Document segment section start

| testretest.multiverse {splithalf} | R Documentation |
Multiverse of data processing decisions on test retest reliability estimates.
Description
This function enables the user to run a multiverse of data processing options and extract the resulting test-retest reliability estimates. The user specifies a set of data processing decisions and passes this to the function, along with specifying key variables within several "var." inputs (so that the function knows where to find your participant ids and RTs for example)
Usage
testretest.multiverse(
data,
specifications,
test = "ICC2",
outcome = "RT",
score = "difference",
var.participant = "subject",
var.ACC = "correct",
var.RT = "RT",
var.time = "time",
var.compare = "congruency",
compare1 = "Congruent",
compare2 = "Incongruent"
)
Arguments
data |
dataset |
specifications |
list of data processing specifications |
test |
test retest statistic, "ICC2", "cor", "ICC3" |
outcome |
from splithalf() specifies the RT outcome - only "RT" available currently |
score |
currently only "difference" scores are supported |
var.participant |
= "subject", |
var.ACC |
= "correct", |
var.RT |
= "RT" |
var.time |
codes the time variable (currently only works for 2 timepoints) |
var.compare |
= "congruency" trial type used to create difference scores |
compare1 |
specifies the first trial type to be compared (e.g. "Congruent" trials) |
compare2 |
specifies the second trial type to be compared (e.g. "Incongruent" trials) |
Details
The (unofficial) function version name is "This function will help you pay the troll toll"

Document segment section end
The data section start

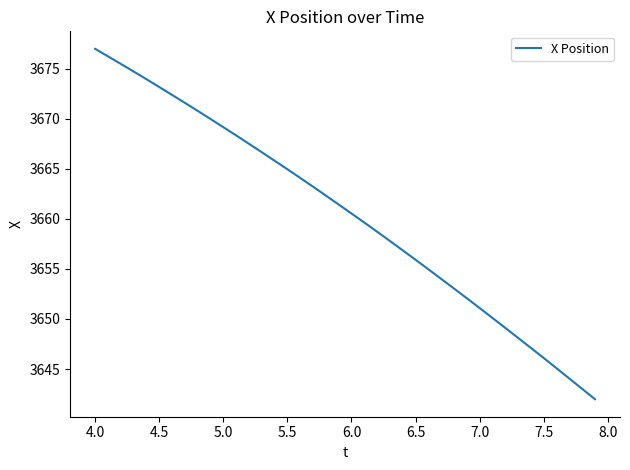

What is the maximum value shown in the chart?

3677.0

The data section end

- Tasks for this exercise:
**a.** Answer these about the testretest.multiverse documentation:
(i) What is the default value of the test argument?
(ii) How many timepoints does var.time currently work with?
(iii) Which kind of score is currently the only one supported?
**b.** Decide whether each statement agrees with the testretest.multiverse documentation:
(i) The outcome argument currently accepts outcomes other than "RT".
(ii) The test argument can be set to "cor".
(iii) compare2 names the first trial type to be compared.
**c.** Quote the part of the testretest.multiverse documentation that opens with the words containing "Description" and closes with "RTs for example)".
The data are not needed here.

- Solved problems:
**a.**
(i) "ICC2"
(ii) 2 timepoints
(iii) "difference" scores

**b.**
(i) No: "only "RT" available currently"
(ii) Yes: "test retest statistic, "ICC2", "cor", "ICC3""
(iii) No: "specifies the second trial type to be compared"

**c.**
Description
This function enables the user to run a multiverse of data processing options and extract the resulting test-retest reliability estimates. The user specifies a set of data processing decisions and passes this to the function, along with specifying key variables within several "var." inputs (so that the function knows where to find your participant ids and RTs for example)